■ **What you will do**: Beneath this task are records; count the lines among them that contain the word "buttons" and answer with the number only.

■ **Study material**:
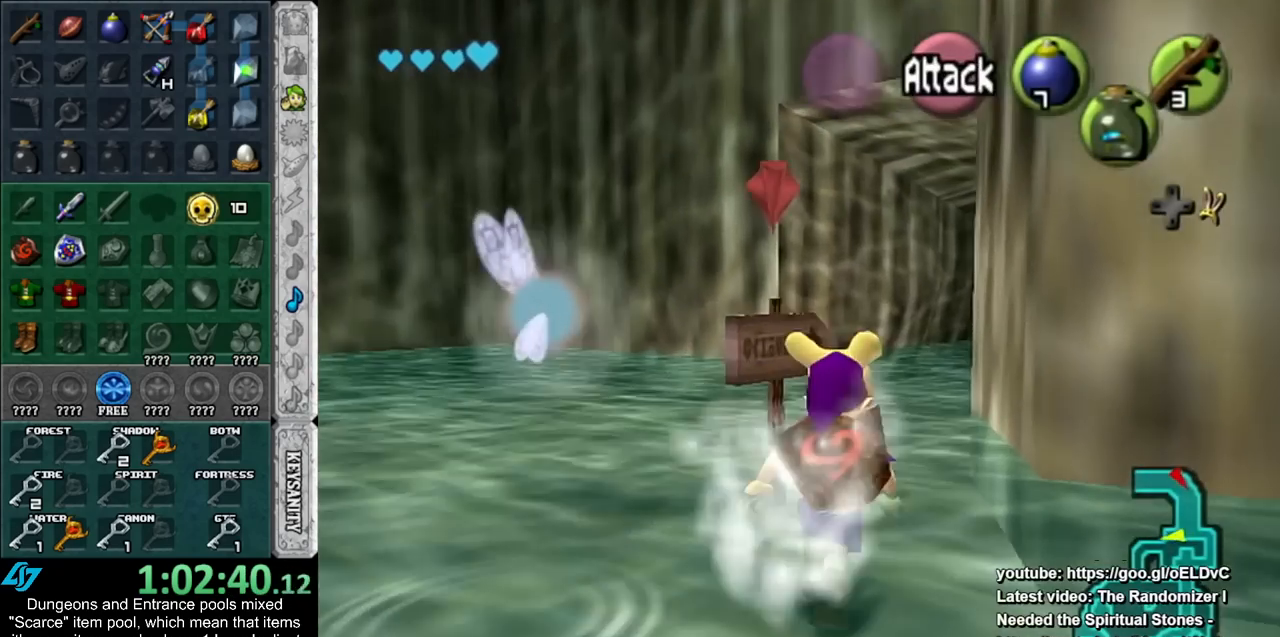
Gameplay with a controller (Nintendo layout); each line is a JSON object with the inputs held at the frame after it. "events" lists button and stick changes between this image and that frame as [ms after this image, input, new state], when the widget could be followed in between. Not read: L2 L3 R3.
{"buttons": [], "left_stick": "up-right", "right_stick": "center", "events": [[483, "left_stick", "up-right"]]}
* * *
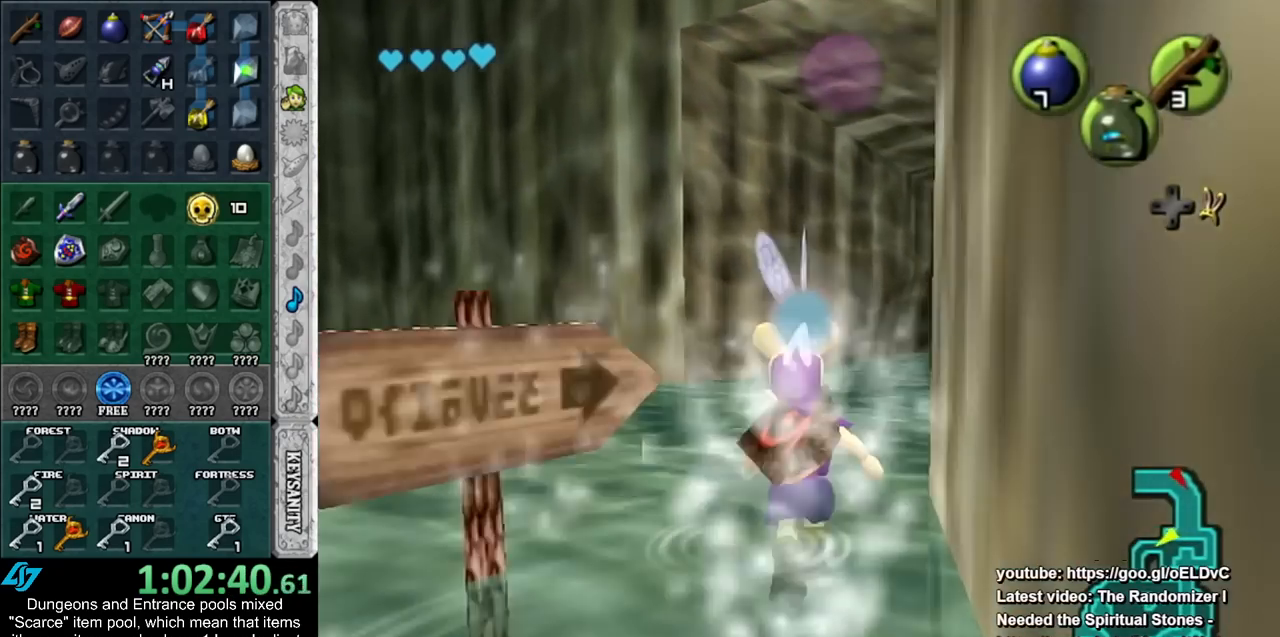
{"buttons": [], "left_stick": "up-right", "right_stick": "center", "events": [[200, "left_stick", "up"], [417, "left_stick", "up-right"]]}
---
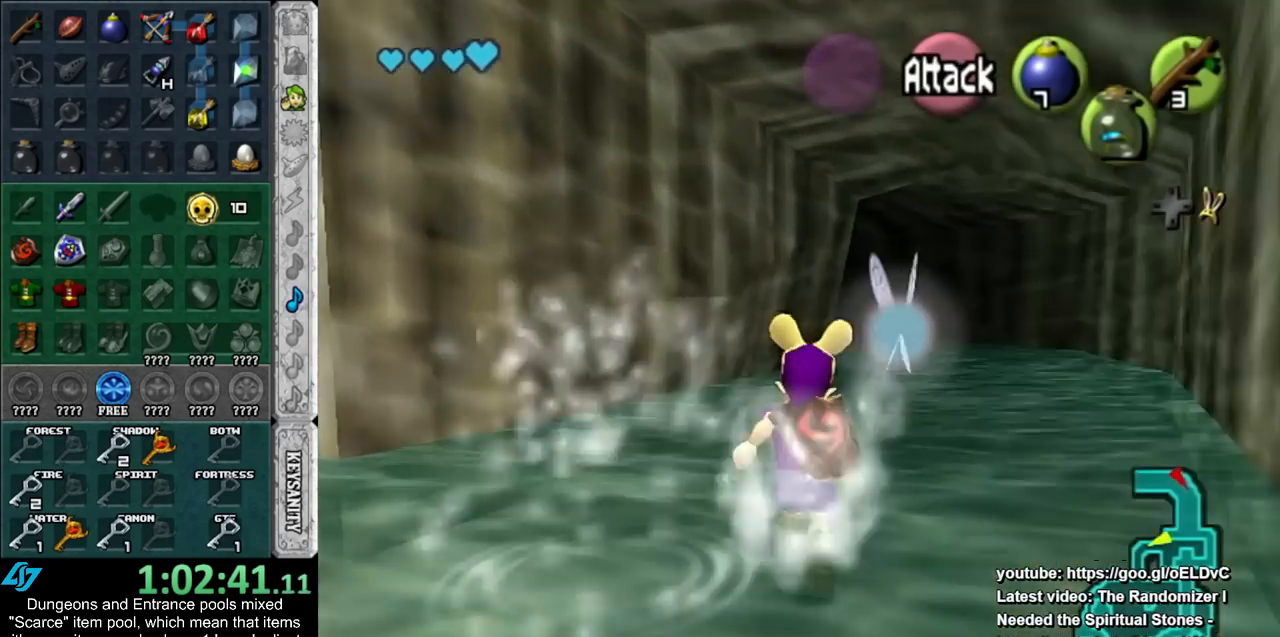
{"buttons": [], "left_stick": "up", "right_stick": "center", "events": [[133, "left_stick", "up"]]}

■ **Exercise output**: 3